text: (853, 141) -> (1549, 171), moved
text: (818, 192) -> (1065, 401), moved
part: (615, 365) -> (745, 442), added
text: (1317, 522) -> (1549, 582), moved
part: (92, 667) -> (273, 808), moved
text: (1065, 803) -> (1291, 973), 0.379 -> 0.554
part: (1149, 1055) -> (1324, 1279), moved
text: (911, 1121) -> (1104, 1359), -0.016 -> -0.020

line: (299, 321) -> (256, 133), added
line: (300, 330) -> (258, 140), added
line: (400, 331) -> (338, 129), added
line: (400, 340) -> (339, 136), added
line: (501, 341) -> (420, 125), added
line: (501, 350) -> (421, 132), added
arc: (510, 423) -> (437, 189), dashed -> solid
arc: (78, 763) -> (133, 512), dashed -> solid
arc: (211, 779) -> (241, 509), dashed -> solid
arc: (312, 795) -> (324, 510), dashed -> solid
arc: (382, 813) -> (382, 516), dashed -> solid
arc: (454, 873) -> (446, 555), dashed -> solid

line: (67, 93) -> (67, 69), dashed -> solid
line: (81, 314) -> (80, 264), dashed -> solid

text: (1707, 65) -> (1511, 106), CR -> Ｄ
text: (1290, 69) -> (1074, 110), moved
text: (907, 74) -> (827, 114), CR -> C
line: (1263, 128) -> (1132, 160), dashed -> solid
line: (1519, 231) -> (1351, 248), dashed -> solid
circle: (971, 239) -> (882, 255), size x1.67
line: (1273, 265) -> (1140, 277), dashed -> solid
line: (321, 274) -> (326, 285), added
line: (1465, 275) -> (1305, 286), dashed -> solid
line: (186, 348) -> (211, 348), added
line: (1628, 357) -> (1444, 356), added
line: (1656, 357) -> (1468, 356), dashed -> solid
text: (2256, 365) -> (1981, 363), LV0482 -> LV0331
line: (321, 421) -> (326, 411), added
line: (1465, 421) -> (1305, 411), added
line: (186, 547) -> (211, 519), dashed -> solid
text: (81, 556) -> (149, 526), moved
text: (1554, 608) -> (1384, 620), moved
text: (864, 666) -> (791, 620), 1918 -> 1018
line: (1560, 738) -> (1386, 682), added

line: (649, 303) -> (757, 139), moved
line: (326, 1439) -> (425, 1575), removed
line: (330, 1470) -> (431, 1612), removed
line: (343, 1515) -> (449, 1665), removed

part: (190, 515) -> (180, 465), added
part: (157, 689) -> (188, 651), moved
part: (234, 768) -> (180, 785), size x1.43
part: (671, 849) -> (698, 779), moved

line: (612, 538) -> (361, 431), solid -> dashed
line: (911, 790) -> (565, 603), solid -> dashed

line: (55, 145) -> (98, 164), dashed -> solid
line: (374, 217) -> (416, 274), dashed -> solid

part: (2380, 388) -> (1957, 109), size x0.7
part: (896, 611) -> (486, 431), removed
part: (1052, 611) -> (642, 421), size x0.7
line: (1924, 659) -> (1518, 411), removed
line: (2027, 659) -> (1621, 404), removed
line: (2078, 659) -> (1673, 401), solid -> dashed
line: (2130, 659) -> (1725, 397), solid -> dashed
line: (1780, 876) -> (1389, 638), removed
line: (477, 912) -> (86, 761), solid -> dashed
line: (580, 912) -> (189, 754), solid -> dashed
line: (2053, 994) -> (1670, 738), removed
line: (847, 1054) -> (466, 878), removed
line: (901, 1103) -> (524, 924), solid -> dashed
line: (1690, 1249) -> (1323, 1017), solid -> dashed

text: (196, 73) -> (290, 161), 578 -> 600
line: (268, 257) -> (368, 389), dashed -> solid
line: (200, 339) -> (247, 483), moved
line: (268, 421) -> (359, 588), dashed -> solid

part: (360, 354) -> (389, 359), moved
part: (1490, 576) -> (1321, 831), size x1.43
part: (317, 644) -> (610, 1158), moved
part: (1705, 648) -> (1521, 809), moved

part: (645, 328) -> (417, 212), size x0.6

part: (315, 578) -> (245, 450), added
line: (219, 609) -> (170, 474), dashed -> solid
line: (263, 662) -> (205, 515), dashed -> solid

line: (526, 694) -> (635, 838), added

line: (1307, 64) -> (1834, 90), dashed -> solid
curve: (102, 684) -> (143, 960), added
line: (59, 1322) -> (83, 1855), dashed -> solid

[Action item]: Could you give the records above again, exactly and in full?

[Result below]:
text: (853, 141) -> (1549, 171), moved
text: (818, 192) -> (1065, 401), moved
part: (615, 365) -> (745, 442), added
text: (1317, 522) -> (1549, 582), moved
part: (92, 667) -> (273, 808), moved
text: (1065, 803) -> (1291, 973), 0.379 -> 0.554
part: (1149, 1055) -> (1324, 1279), moved
text: (911, 1121) -> (1104, 1359), -0.016 -> -0.020

line: (299, 321) -> (256, 133), added
line: (300, 330) -> (258, 140), added
line: (400, 331) -> (338, 129), added
line: (400, 340) -> (339, 136), added
line: (501, 341) -> (420, 125), added
line: (501, 350) -> (421, 132), added
arc: (510, 423) -> (437, 189), dashed -> solid
arc: (78, 763) -> (133, 512), dashed -> solid
arc: (211, 779) -> (241, 509), dashed -> solid
arc: (312, 795) -> (324, 510), dashed -> solid
arc: (382, 813) -> (382, 516), dashed -> solid
arc: (454, 873) -> (446, 555), dashed -> solid

line: (67, 93) -> (67, 69), dashed -> solid
line: (81, 314) -> (80, 264), dashed -> solid

text: (1707, 65) -> (1511, 106), CR -> Ｄ
text: (1290, 69) -> (1074, 110), moved
text: (907, 74) -> (827, 114), CR -> C
line: (1263, 128) -> (1132, 160), dashed -> solid
line: (1519, 231) -> (1351, 248), dashed -> solid
circle: (971, 239) -> (882, 255), size x1.67
line: (1273, 265) -> (1140, 277), dashed -> solid
line: (321, 274) -> (326, 285), added
line: (1465, 275) -> (1305, 286), dashed -> solid
line: (186, 348) -> (211, 348), added
line: (1628, 357) -> (1444, 356), added
line: (1656, 357) -> (1468, 356), dashed -> solid
text: (2256, 365) -> (1981, 363), LV0482 -> LV0331
line: (321, 421) -> (326, 411), added
line: (1465, 421) -> (1305, 411), added
line: (186, 547) -> (211, 519), dashed -> solid
text: (81, 556) -> (149, 526), moved
text: (1554, 608) -> (1384, 620), moved
text: (864, 666) -> (791, 620), 1918 -> 1018
line: (1560, 738) -> (1386, 682), added

line: (649, 303) -> (757, 139), moved
line: (326, 1439) -> (425, 1575), removed
line: (330, 1470) -> (431, 1612), removed
line: (343, 1515) -> (449, 1665), removed

part: (190, 515) -> (180, 465), added
part: (157, 689) -> (188, 651), moved
part: (234, 768) -> (180, 785), size x1.43
part: (671, 849) -> (698, 779), moved

line: (612, 538) -> (361, 431), solid -> dashed
line: (911, 790) -> (565, 603), solid -> dashed

line: (55, 145) -> (98, 164), dashed -> solid
line: (374, 217) -> (416, 274), dashed -> solid

part: (2380, 388) -> (1957, 109), size x0.7
part: (896, 611) -> (486, 431), removed
part: (1052, 611) -> (642, 421), size x0.7
line: (1924, 659) -> (1518, 411), removed
line: (2027, 659) -> (1621, 404), removed
line: (2078, 659) -> (1673, 401), solid -> dashed
line: (2130, 659) -> (1725, 397), solid -> dashed
line: (1780, 876) -> (1389, 638), removed
line: (477, 912) -> (86, 761), solid -> dashed
line: (580, 912) -> (189, 754), solid -> dashed
line: (2053, 994) -> (1670, 738), removed
line: (847, 1054) -> (466, 878), removed
line: (901, 1103) -> (524, 924), solid -> dashed
line: (1690, 1249) -> (1323, 1017), solid -> dashed

text: (196, 73) -> (290, 161), 578 -> 600
line: (268, 257) -> (368, 389), dashed -> solid
line: (200, 339) -> (247, 483), moved
line: (268, 421) -> (359, 588), dashed -> solid

part: (360, 354) -> (389, 359), moved
part: (1490, 576) -> (1321, 831), size x1.43
part: (317, 644) -> (610, 1158), moved
part: (1705, 648) -> (1521, 809), moved

part: (645, 328) -> (417, 212), size x0.6

part: (315, 578) -> (245, 450), added
line: (219, 609) -> (170, 474), dashed -> solid
line: (263, 662) -> (205, 515), dashed -> solid

line: (526, 694) -> (635, 838), added

line: (1307, 64) -> (1834, 90), dashed -> solid
curve: (102, 684) -> (143, 960), added
line: (59, 1322) -> (83, 1855), dashed -> solid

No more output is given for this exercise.